Thoughts on Trustee Selection - Duties, Responsibilities and Liability

by C. Kelley Corbridge, Esq., Attorney at Law

Living Trusts have been the estate planning technique of choice for the moderate sized estate plan for many years. However, as trusts have gained in popularity, laws have evolved to provide increased protection to owners and their heirs. Accordingly, responsibilities of trustees have become increasingly complicated. Similarly, due in part to turbulent financial markets, trustees have become subject to a much greater risk of personal liability for failure to understand and document their responsibilities. In fact, trust litigation has evolved over the last decade into a significant area of potential liability for the unwary trustee.

Typically the grantor/owner is the initial trustee, with a spouse, family member or professional fiduciary, such as bank or brokerage trust company, as the successor trustee. Typically individuals named as trustees have relatively limited experience in investment management, estate and income tax planning, trustee responsibilities and principal and income accounting. To complicate matters further, trustees must be aware of their ongoing responsibilities under the continually changing Florida trust laws and the IRS tax code and regulations. In fact, the Florida Legislature recently included a special requirement that new trust documents include a reminder to trustees that they are assuming a role with “special duties and responsibilities and that they may wish to consult with an attorney if they have any questions regarding that role”.

Duty to Account
Florida law requires trustees to maintain accurate records of all trust related activity and to account to all trust beneficiaries. Trustees are required to account for principal and income transactions in a format that typically cannot be met by simply placing assets in an investment account and sending out statements to beneficiaries. Furthermore, discretionary activity, such as the use of principal assets to meet a beneficiary’s needs for support or health care, must be fully disclosed in the accountings. In fact, many trustees neglect their duty to account altogether.

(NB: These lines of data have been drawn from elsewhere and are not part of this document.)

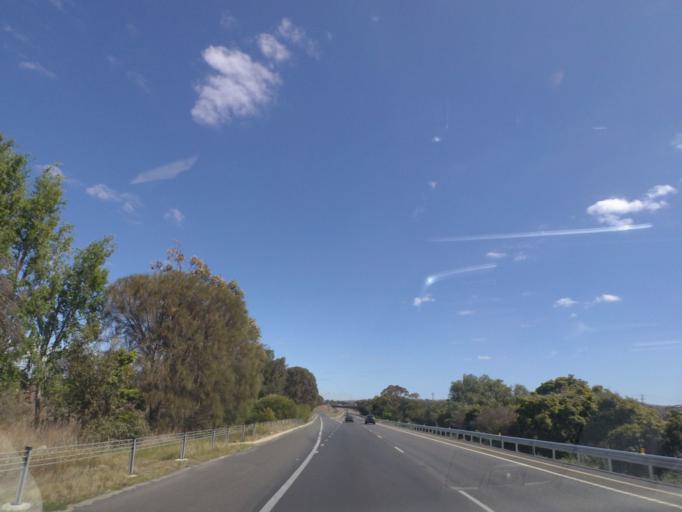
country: AU
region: Victoria
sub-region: Moorabool
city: Bacchus Marsh
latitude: -37.6644
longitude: 144.4446
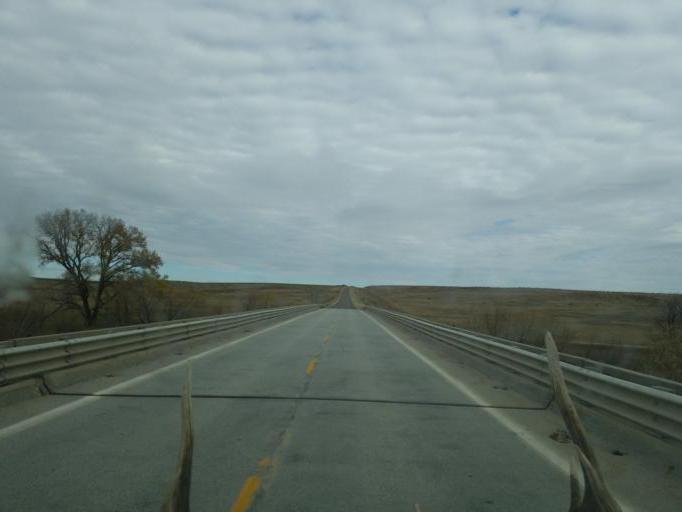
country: US
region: Kansas
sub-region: Wallace County
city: Sharon Springs
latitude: 39.0176
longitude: -101.3484
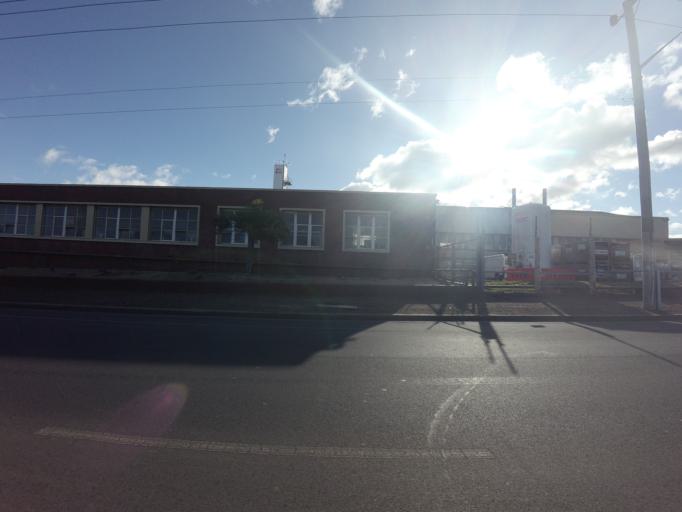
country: AU
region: Tasmania
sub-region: Glenorchy
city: Lutana
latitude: -42.8370
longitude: 147.3210
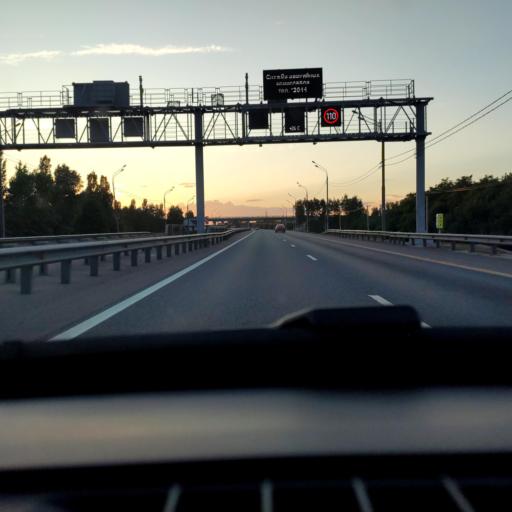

Providing full and adequate disclosure provides trustees with liability protections by limiting the time during which their actions may be challenged. However, the accountings must meet statutory full disclosure requirements and include language advising the trust beneficiary that they have a limited timeframe for objecting to anything disclosed in the accounting.

Duty to Invest Prudently
During the 1990’s, everyone was an investment “expert”, and many clients believed that their children or spouses could handle investment decisions after death. In fact, many qualified investment experts do not fully understand the special responsibilities placed on trustees in managing investments for both the income (current) and principal (future) beneficiaries. Additionally, Florida law has changed significantly over the last few years to the extent that trustees have a significantly greater responsibility in analyzing their investment decisions as they relate to asset allocations and beneficiary distributions. The trustee and their investment advisor need to make sure that appropriate analysis is performed and documented in the ongoing investment allocation process. Trustees are typically not held responsible for actual investment results, absent negligence. However, failure to document the decision making process in investment selection and asset allocation may lead to a presumption of negligence. Generally trustees are granted a significant degree of discretion so long as their decisions are documented to be reasonable at the time they were made, and so long as a process of review and oversight are established. Documentation of investment reviews should include, among other issues, analysis of the investment time horizon, income and liquidity needs, investment risk, and trustee responsibility to both current (income) and future (principal/growth) beneficiaries.

Conclusion
Failure of a trustee to understand their duties and responsibilities may result in both personal liability to the trustee, as well as risk to the underlying estate plan. It is critical to the planning of the estate to analyze the capabilities of the selected trustee to manage these responsibilities. Alternately, the selected trustee should work closely with a team of tax, investment and legal professionals familiar with those duties who can guide the trustee to meet these responsibilities and to fulfill the estate plan.